What is connoisseurship then? Largely, being able to identify, more or less reliably, how a certain item fares against some aesthetic framework and, hopefully, deriving pleasure from it tending towards some idealised paradigm. But what’s the use of that?

The problem is hardly unique to wine, of course, but other sectors have it better. Art, music, literature might all share the weakness, but they have the shield of academicism and the muscle of culture to fall back on. They may be occasionally mocked but there is a loose agreement they are somehow good, even useful, the intellectual vegetables of life.  Fashion is lower down the rung, but still way above us. The absurdities of haute couture might give any wildly overpriced Bordeaux a run for its pre-phylloxera money but, on the ground, clothing is still a major vector of culture. Corporations and their designers run as often behind the public as ahead of it.

You would think we would find camaraderie in food culture, but even there we fall short. Food culture is actually much more akin to fashion: histrionics at the top, but a strong attachment to craft, with strong emotional and cultural attachments all the way down. And food has the added advantage of involving co-creation. The inspired layperson’s fashion has combination, repurposing, and assembly, but cooking has actual production.
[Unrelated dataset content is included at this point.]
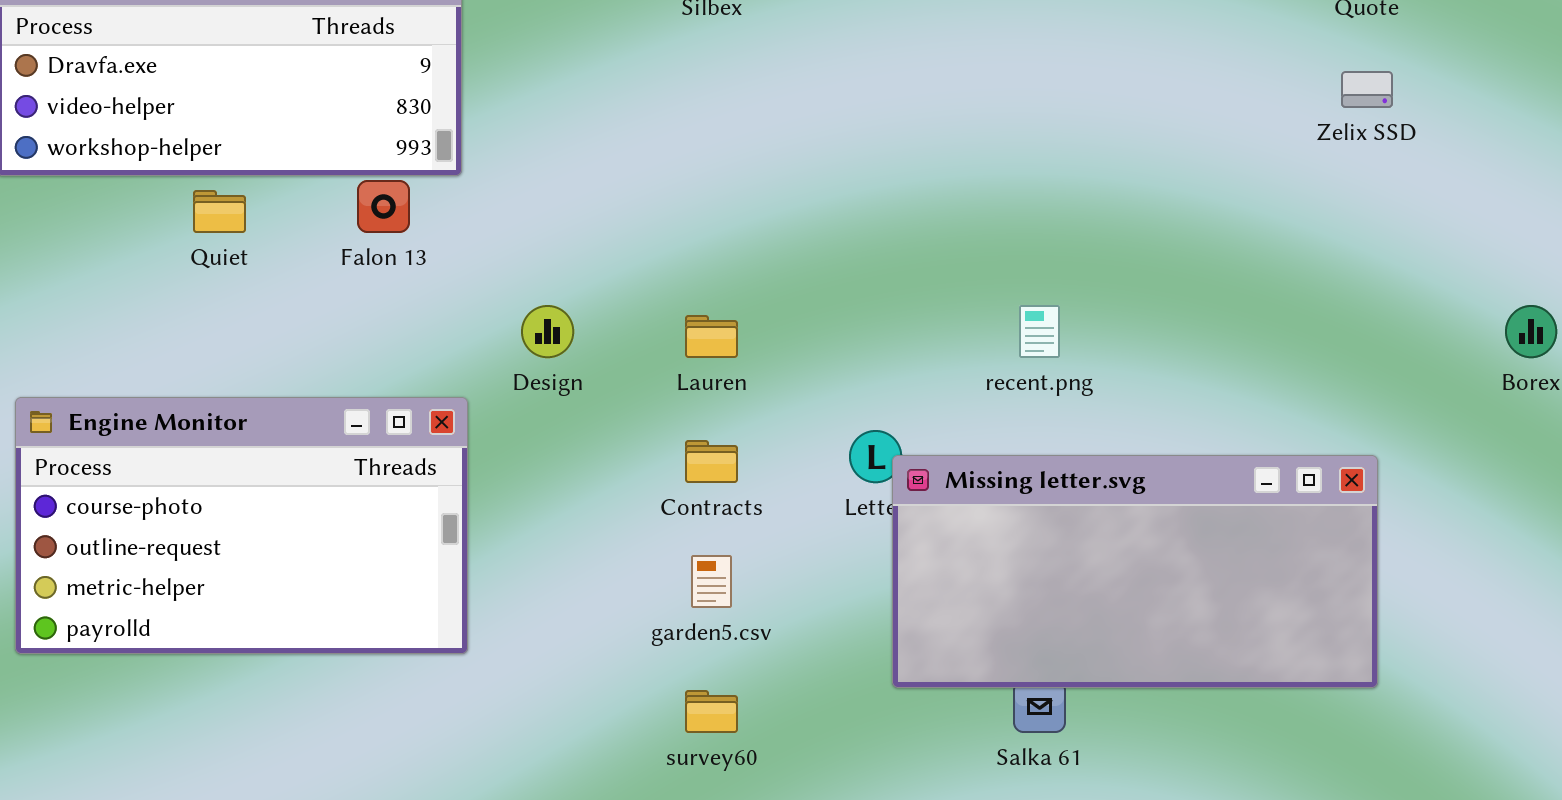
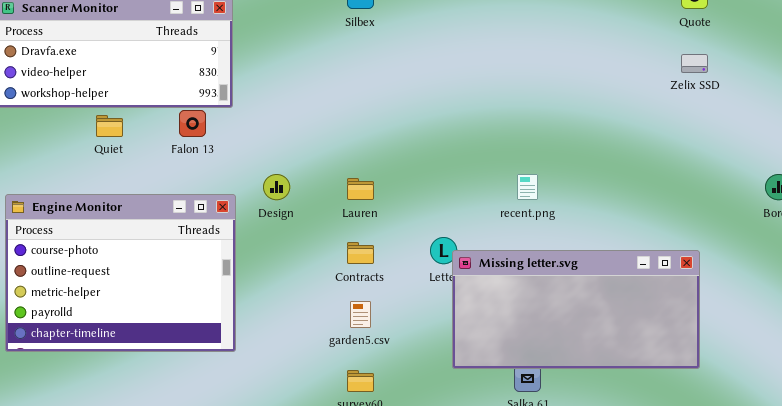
Engine Monitor: [15,397,468,654] -> [5,194,236,352], resized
We can only dream of such public engagement with wine. Despite the fables a thousand sommeliers might have sold you, wine region locals for the most part couldn’t care less about wine quality, let alone connoisseurship. They might claim knowledge or birthright, but professional excellence rarely translates to individual sagacity. (Think of it this way: American universities lead the world in mathematics, yet the average American still needs to take off their shoes to count to twenty.) As for trying one’s hand in production…let’s just say that lived experience in a country where everyone and their uncle (especially the uncle), makes their own wine, suggests that it does very, very little for discernment. When I first got into wine, people used to ask me constantly why I don’t try to make my own. I used to reply that I also enjoy air travel, but I don’t try to make my own planes.

This poses a question for the wine connoisseur. Is there a point to the whole endeavour? Well, for starters, hopefully nobody is engaging in wine, as either professional or drinker, thinking they are improving their character, their soul, or the world at large. Hobbies need no justification beyond the pleasure one derives from them. (Professions add the factor of remuneration for effort.) Wine knowledge is useful as far as it enhances one’s understanding of, and pleasure from, the wine itself. For the more romantic, knowledge can be its own reward.
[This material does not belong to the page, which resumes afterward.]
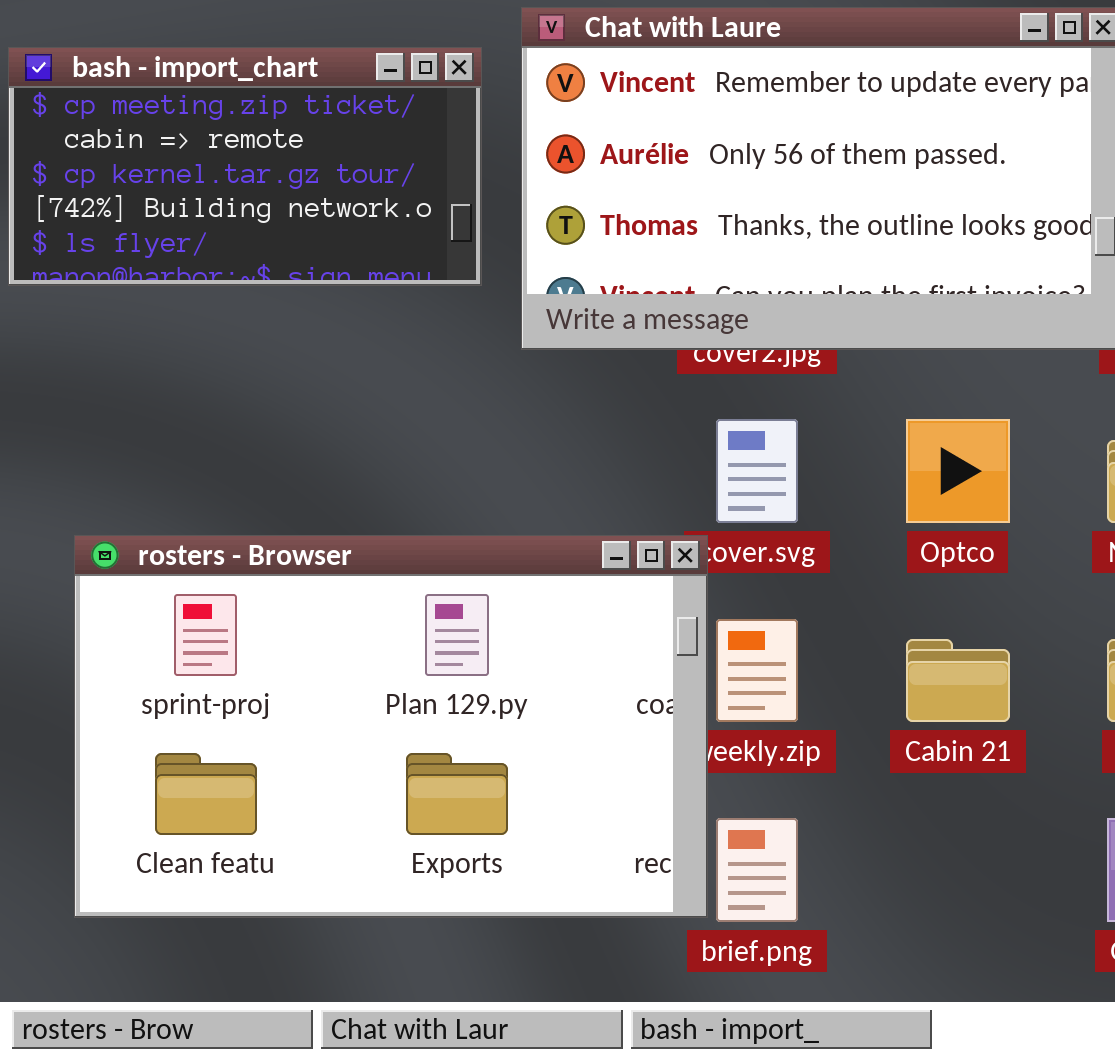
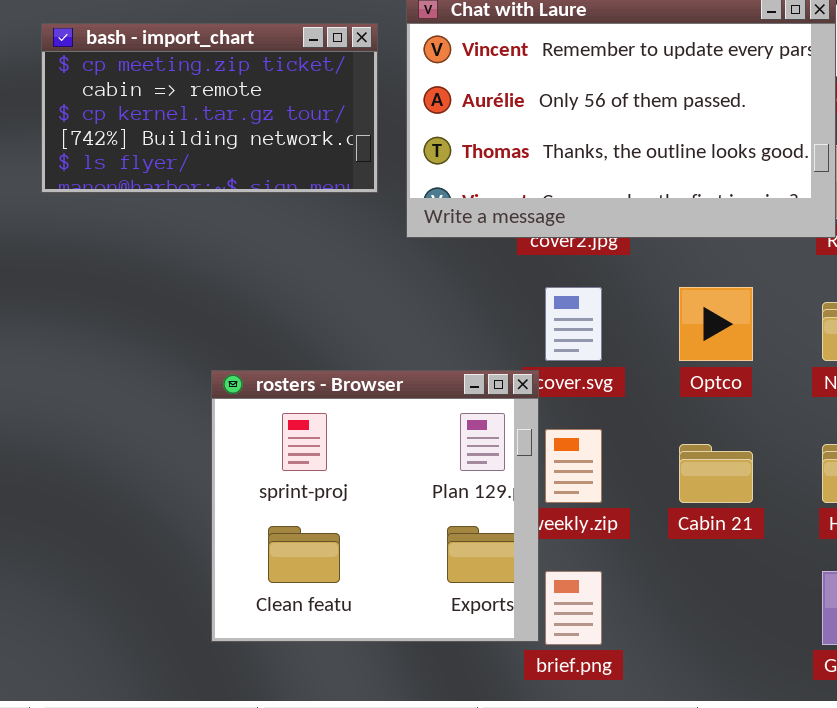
rosters - Browser: [74,535,708,918] -> [211,370,539,642], resized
And what about reaching others? I heartily dislike terms such as educator (with its vague aura of punishment), communicator (only a step away from interpreter, and then a short hop to whisperer), influencer (for purposes that can only be nefarious), and the dreaded evangelist (all the fervour of the religious cult). Yet someone who likes wine, and knows a bit about it, can open a different world for you. They can demonstrate there is depth there, if you want to explore it. Most of all, they can bring their enthusiasm. We often underestimate how many things we picked up simply because someone near us was really, really keen on them.

So, if you are among the lucky ones who see the gorgeous clothes, all you can hope to do is make others who might develop an interest in extra fine silk see them too. And if they don’t want to, that’s alright too. They can enjoy the sight of your handsome derrière instead.